Thursday 3 December 2015

Cisco extends SDN for VMware integration, Docker containers

New release of ACI and NX-OS software intended to further extend capabilities for multivendor environments

Cisco Systems this week rolled out new software releases for its Nexus 9000 switches and Application Centric Infrastructure (ACI) SDN that feature enhanced integration with VMware environments and support for Docker containers.
The software is intended to further extend the capabilities of ACI into multivendor environments where a variety of hypervisors, cloud management platforms and workloads – physical, virtual or container-based – exist. Cisco now has 5,000 customers for its Nexus 9000 switch and 1,100 for ACI and its APIC controller; SDN rival VMware says it now has 900 paying customers for its NSX network virtualization platform.

+MORE ON NETWORK WORLD: Cisco outpacing VMware 2:1 in SDN+

That rivalry in SDN does not preclude Cisco from supporting VMware server virtualization environments. So Release 1.2(1x) of ACI’s APIC software and NX-OS 11.2(1X) feature extensions to support VMware VDS and vRealize environments.

Cisco has added micro-segmentation for both physical and virtual workloads in the new software releases, including those in VMware vSphere Distributed Switch (VDS) and Microsoft Hyper-V environments. This is in addition to the ACI micro-segmentation capabilities already resident in Cisco’s Application-centric Virtual Switch (AVS).

The micro-segmentation capability allows for attribute-based isolation – IP address, operating system or namespace -- for physical bare metal and virtual VDS and Hyper-V workloads. It also allows intra-group workload isolation, where VMs and bare metal workloads within same endpoint policy group can be isolated using firewalls.

The new ACI software also features support for VMware vRealize and OpenStack cloud automation tools, including native OpFlex support for Open vSwitch. OpFlex is a policy protocol written by Cisco, IBM, Microsoft, Citrix and Sungard.

Policies defined in ACI can drive vRealize automation blueprints to accelerate application deployment, Cisco says. Such policies can include when to bring the ACI fabric up, infrastructure provisioning, establishing security domains, shared services plans, virtual private cloud configurations, and other network, subnet and security definitions.

Adding OpFlex to OpenStack is designed to extend ACI’s policy-based network automation to the Linux hypervisor, where Open vSwitch resides. An OpFlex agent resides in the hypervisor while an OpFlex proxy exposes an API in the ACI fabric to the OpenStack controller.

This allows ACI to extend policies to distributed Neutron network functions, including NAT; provide an integrated and centrally-managed overlay and underlay fabric, with operational visibility into OpenStack, Linux and APIC; and offer a choice of virtual network or group-based policy networking, Cisco says.

Integration of Docker containers with ACI and APIC is accomplished through a plugin developed by Cisco’s open source Project Contiv. Project Contiv is an effort to define policy for containerized applications.
With this plugin, ACI policies can be extended across Docker containers, as well as physical workloads and virtual machines. The Docker plugin will be available in the first quarter of 2016, while those for Kubernetes and Mesos containers are planned future extensions.

Other features of these new software releases are a multi-site capability that enables policy-driven automation across multiple datacenters; and support for automated service insertion for any Layer 4/7 service without the need for a device package.

The multi-site feature is an application in the ACI software toolkit.

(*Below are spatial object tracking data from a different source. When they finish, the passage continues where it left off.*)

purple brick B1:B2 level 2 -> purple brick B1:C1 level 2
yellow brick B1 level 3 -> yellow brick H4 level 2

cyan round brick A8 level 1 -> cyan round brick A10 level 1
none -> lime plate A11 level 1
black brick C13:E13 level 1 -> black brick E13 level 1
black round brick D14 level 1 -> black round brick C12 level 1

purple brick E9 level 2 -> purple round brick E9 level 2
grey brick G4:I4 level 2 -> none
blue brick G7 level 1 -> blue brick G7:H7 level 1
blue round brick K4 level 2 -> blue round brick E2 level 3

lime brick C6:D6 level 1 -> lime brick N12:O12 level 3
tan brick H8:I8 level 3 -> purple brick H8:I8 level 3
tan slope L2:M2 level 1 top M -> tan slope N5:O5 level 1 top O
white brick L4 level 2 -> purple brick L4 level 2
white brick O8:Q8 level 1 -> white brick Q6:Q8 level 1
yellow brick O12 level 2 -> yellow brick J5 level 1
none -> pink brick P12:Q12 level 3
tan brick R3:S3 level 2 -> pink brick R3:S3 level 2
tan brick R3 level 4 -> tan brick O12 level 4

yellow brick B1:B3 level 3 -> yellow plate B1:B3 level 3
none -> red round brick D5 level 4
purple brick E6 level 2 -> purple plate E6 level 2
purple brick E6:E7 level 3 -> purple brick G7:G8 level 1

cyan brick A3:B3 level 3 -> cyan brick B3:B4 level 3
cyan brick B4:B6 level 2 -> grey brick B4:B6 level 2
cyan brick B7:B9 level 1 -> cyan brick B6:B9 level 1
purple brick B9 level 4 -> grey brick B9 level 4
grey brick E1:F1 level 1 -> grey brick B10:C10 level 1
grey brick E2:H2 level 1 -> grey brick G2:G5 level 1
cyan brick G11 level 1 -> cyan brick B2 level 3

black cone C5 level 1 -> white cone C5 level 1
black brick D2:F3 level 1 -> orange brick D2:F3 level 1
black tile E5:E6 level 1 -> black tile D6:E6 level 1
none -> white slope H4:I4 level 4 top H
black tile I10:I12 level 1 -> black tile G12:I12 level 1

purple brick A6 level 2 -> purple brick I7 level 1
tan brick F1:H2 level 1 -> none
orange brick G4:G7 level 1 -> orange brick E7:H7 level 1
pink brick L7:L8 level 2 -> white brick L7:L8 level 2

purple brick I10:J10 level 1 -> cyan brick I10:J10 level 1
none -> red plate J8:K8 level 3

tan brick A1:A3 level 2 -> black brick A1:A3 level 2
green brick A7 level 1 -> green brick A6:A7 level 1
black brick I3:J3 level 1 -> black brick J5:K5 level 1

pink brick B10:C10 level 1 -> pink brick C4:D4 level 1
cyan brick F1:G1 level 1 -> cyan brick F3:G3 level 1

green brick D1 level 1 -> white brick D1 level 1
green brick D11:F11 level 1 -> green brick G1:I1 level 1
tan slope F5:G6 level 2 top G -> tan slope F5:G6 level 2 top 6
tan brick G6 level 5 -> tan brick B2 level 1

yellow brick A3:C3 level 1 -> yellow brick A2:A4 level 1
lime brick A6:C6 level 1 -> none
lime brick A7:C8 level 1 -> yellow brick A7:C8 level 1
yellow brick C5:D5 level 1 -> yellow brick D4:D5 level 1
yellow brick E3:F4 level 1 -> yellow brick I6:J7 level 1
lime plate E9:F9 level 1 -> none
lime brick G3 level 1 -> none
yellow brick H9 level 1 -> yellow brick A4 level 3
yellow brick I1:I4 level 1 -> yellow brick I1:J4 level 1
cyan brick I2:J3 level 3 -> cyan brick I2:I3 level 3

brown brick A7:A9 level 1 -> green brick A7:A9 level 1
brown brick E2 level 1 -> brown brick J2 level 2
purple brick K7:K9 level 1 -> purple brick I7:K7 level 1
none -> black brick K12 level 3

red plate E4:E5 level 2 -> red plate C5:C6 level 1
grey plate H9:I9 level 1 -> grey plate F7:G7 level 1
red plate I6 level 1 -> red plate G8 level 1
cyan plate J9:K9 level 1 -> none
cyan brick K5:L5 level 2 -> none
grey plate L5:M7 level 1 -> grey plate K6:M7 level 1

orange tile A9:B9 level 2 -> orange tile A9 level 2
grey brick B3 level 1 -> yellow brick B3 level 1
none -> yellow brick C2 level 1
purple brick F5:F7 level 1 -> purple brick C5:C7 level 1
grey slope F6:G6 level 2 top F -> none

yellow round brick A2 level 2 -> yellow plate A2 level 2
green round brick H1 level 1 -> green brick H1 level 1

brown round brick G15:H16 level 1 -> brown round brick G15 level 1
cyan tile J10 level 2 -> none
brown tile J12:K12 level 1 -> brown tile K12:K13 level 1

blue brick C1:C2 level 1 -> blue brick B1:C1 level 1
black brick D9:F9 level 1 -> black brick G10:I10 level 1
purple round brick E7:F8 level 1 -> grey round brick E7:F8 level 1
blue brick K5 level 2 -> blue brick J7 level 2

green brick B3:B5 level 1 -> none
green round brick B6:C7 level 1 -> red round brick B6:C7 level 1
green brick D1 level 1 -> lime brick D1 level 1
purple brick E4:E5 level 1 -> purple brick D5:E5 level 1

It provides multi-floor, multi-building and cross campus connectivity of multiple data centers so that a single, consistent management and policy domain can be shared across multiple fabric instances.

The automated Layer 4/7 service insertion capability supports any Layer 4/7 device, Cisco says, and can insert these services without a device package. Previously required, a device package for APIC lets customers configure application policies and requirements for Layer 4/7 appliances across the ACI fabric.

Dropping the device package requirement enhances automation of Layer 4/7 service insertion, Cisco says.

Lastly, APIC Release 1.2(1x) and NX-OS 11.2(1X) include an NX-OS style CLI, optimization of ACI hardware utilization, configuration rollback, and a system-wide heat map for real-time visibility into system health.

Most of these feature are available now or later this month. Attribute-based isolation of VMware VDS and bare metal hardware, and intra-group workload isolation will be available in the first quarter of 2016.

Cisco also added two ACI ecosystem partners. ScienceLogic provides fault detection and assurance, and application infrastructure performance monitoring. One Convergence offers lifecycle management of Layer 4-7 services in OpenStack, and integration with APIC for service chaining automation.

Cisco now has 47 partners in its ACI ecosystem.